Gli ascolti del Festival
Come al solito c’è stato chi ha voluto associare il dato quantitativo a una presunta qualità l’offerta. Come a dire: se tanti hanno guardato il Festival, vuol dire che quanto è stato proposto era buono. Nient’affatto. Abbiamo imparato da tempo che la trasgressione in tv purtroppo paga.
Difficile – e forse perfino sconsigliato – che una rubrica torni due volte di seguito sullo stesso argomento. Lo facciamo ora e probabilmente resterà un’eccezione, motivata dal fatto che la prima serata del Festival di Sanremo, quella del monologo di Celentano e del turpiloquio suo e altrui, ha ottenuto il record di ascolti con uno share vicino al 50%.
Di fronte a questi numeri, i vertici Rai sono stati ben attenti a (non) dissociarsi completamente dalla discutibile performance del “Molleggiato”, fatto salvo il (finto) commissariamento della kermesse con l’invio di Antonio Marano: il giudice ultimo di ogni trasmissione televisiva si chiama Auditel.
Poi però, fatti quattro conti, si scopre che la pretesa di Celentano di non essere interrotto da break pubblicitari durante il suo lungo intervento ha fruttato un mancato incasso pari a circa 400 mila euro (stime Sipra), da aggiungere al suo compenso (350 mila euro a serata) nel computo di una “uscita di cassa” complessiva molto cospicua a carico degli abbonati. Paradossalmente, data la risonanza che lo pseudo-predicatore ha ottenuto, sarebbe stato lui a dover pagare la Rai per lo spazio che gli è stato concesso.

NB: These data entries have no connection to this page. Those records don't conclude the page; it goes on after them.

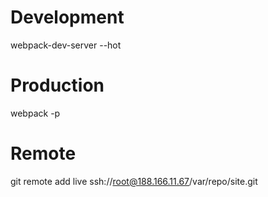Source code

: # Development
webpack-dev-server --hot

# Production
webpack -p

# Remote 
git remote add live ssh://root@188.166.11.67/var/repo/site.git
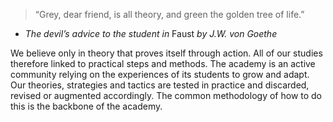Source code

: > “Grey, dear friend, is all theory, and green the golden tree of life.”
- *The devil’s advice to the student*
  *in* Faust *by J.W. von Goethe*

We believe only in theory that proves itself through action. All of our studies therefore linked to practical steps and methods.
The academy is an active community relying on the experiences of its students to grow and adapt. Our theories, strategies and tactics are tested in practice and discarded,
revised or augmented accordingly. The common methodology of how to do this is the backbone of the academy.

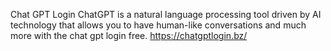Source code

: Chat GPT Login
ChatGPT is a natural language processing tool driven by AI technology that allows 
you to have human-like conversations and much more with the chat gpt login free.
https://chatgptlogin.bz/

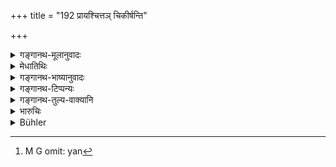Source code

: +++
title = "192 प्रायश्चित्तञ् चिकीर्षन्ति"

+++

<details><summary>गङ्गानथ-मूलानुवादः</summary>

When twice-born men, who follow improper occupations, or who are abandoned by the Veda, are desirous of performing expiations—for these also this same expiation is to be prescribed.—(192)
</details>

<details><summary>मेधातिथिः</summary>

**विकर्मस्था** यथा ब्राह्मणाः शूद्रसेवाद्यभिरताः । यस्य यत् कर्म जीविकाहेतुस् तया तत् तस्य विहितं कर्म । यस्य यन्[^३११] न विहितं तस्य तद् **विकर्म** । द्विजातीयस्य विहितं विजातीयस्य **विकर्म** । **ब्रह्मणा परित्यक्ता** उपनीता अप्य् अस्वीकृतवेदा अधीत्य वा वेदम् उपविस्मरेयुस् **तेषाम् अप्य् एतत्** कृच्छ्रत्रयम् । **प्रायश्चित्तं चिकीर्षन्तीत्य्** अनुवाद एवायम् । इच्छन्न् एव यतः प्रवर्तते ॥ ११.१९२ ॥


[^३११]:
     M G omit: yan
</details>

<details><summary>गङ्गानथ-भाष्यानुवादः</summary>

‘*Who follow improper occupations*’;—*e.g*., Brāhmaṇas engaged in the service of a Śūdra. The *proper occupation* for each man is indicated by the livelihood that has been prescribed for him; occupations other than that would he ‘*improper*.’ That occupation which is prescribed for twice-born men would be ‘*improper*’ for persons other than twice-born.

‘*Abandoned by the Veda*’— those who, though *initiated*, have not studied the Veda,—or having studied have forgotten it.

For those also there should be the ‘*three Kṛcchras*.’

‘*Are desirous of performing* *expiations*.’—This is purely reiterative; as people take to an action only when they have a desire for it.—(192)
</details>

<details><summary>गङ्गानथ-टिप्पन्यः</summary>

This verse is quoted in *Aparārka* (1107.)
</details>

<details><summary>गङ्गानथ-तुल्य-वाक्यानि</summary>

*Viṣṇu* (54.27).—‘Those twice-born men who are anxious to make an
atonement for having committed an unlawful act, or for having neglected
the study of the Veda, must he made to perform the same penance (three
*Prājāpatyas*).’
</details>

<details><summary>भारुचिः</summary>

अनधीतवेदा **विकर्मस्थाश्** च ये ऽधीतवेदा अपि तेषां अपीदं प्रायश्चित्तम् । यद् अस्य प्रतिषिद्धं तत् तस्य् विकर्म । यथा शूद्रसेवनम् आर्याणाम् ॥ ११.१९१ ॥
</details>

<details><summary>Bühler</summary>

193	Let him prescribe the same (expiation) when twice-born men, who follow forbidden occupations or have neglected (to learn) the Veda, desire to perform a penance.
</details>

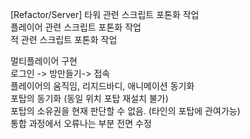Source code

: [Refactor/Server] 타워 관련 스크립트 포톤화 작업<br>
플레이어 관련 스크립트 포톤화 작업<br>
적 관련 스크립트 포톤화 작업<br>

멀티플레이어 구현<br>
로그인 -> 방만들기-> 접속<br>
플레이어의 움직임, 리지드바디, 애니메이션 동기화<br>
포탑의 동기화 (동일 위치 포탑 재설치 불가)<br>
포탑의 소유권을 현재 판단할 수 없음. (타인의 포탑에 관여가능)<br>
통합 과정에서 오류나는 부분 전면 수정<br>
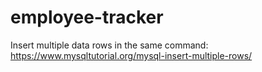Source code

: # employee-tracker

Insert multiple data rows in the same command: https://www.mysqltutorial.org/mysql-insert-multiple-rows/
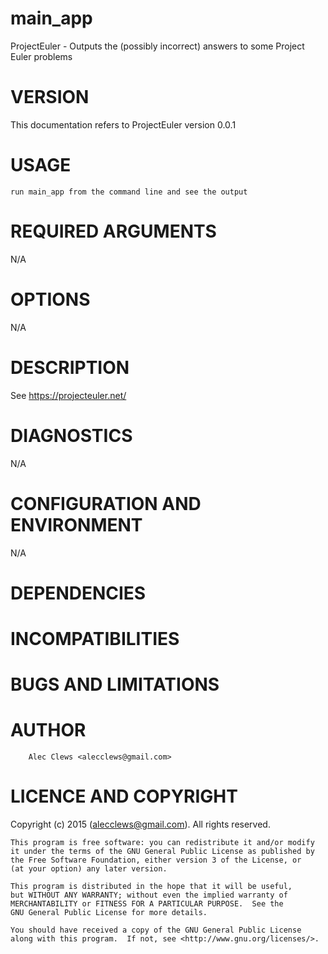 # main_app

ProjectEuler  - Outputs the (possibly incorrect) answers to some Project Euler problems


# VERSION

This documentation refers to ProjectEuler version 0.0.1


# USAGE

    run main_app from the command line and see the output


# REQUIRED ARGUMENTS

N/A

# OPTIONS

N/A


# DESCRIPTION

See https://projecteuler.net/

# DIAGNOSTICS

N/A

# CONFIGURATION AND ENVIRONMENT

N/A


# DEPENDENCIES
# INCOMPATIBILITIES
# BUGS AND LIMITATIONS
# AUTHOR
        Alec Clews <alecclews@gmail.com>

# LICENCE AND COPYRIGHT

Copyright (c) 2015 <Alec Clews> (<alecclews@gmail.com>). All rights reserved.

    This program is free software: you can redistribute it and/or modify
    it under the terms of the GNU General Public License as published by
    the Free Software Foundation, either version 3 of the License, or
    (at your option) any later version.

    This program is distributed in the hope that it will be useful,
    but WITHOUT ANY WARRANTY; without even the implied warranty of
    MERCHANTABILITY or FITNESS FOR A PARTICULAR PURPOSE.  See the
    GNU General Public License for more details.

    You should have received a copy of the GNU General Public License
    along with this program.  If not, see <http://www.gnu.org/licenses/>.
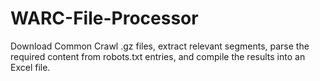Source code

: # WARC-File-Processor
Download Common Crawl .gz files, extract relevant segments, parse the required content from robots.txt entries, and compile the results into an Excel file.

Tornando agli ascolti, come al solito c’è stato chi ha voluto associare il dato quantitativo a una presunta qualità l’offerta. Come a dire: se tanti hanno guardato il Festival, vuol dire che quanto è stato proposto era buono. Nient’affatto. Abbiamo imparato da tempo che la trasgressione in tv purtroppo paga. E questo non depone a favore né degli autori né tantomeno degli spettatori. Aspettiamoci altri “colpi di scena”, ma cerchiamo di non cascare nella trappola degli eccessi.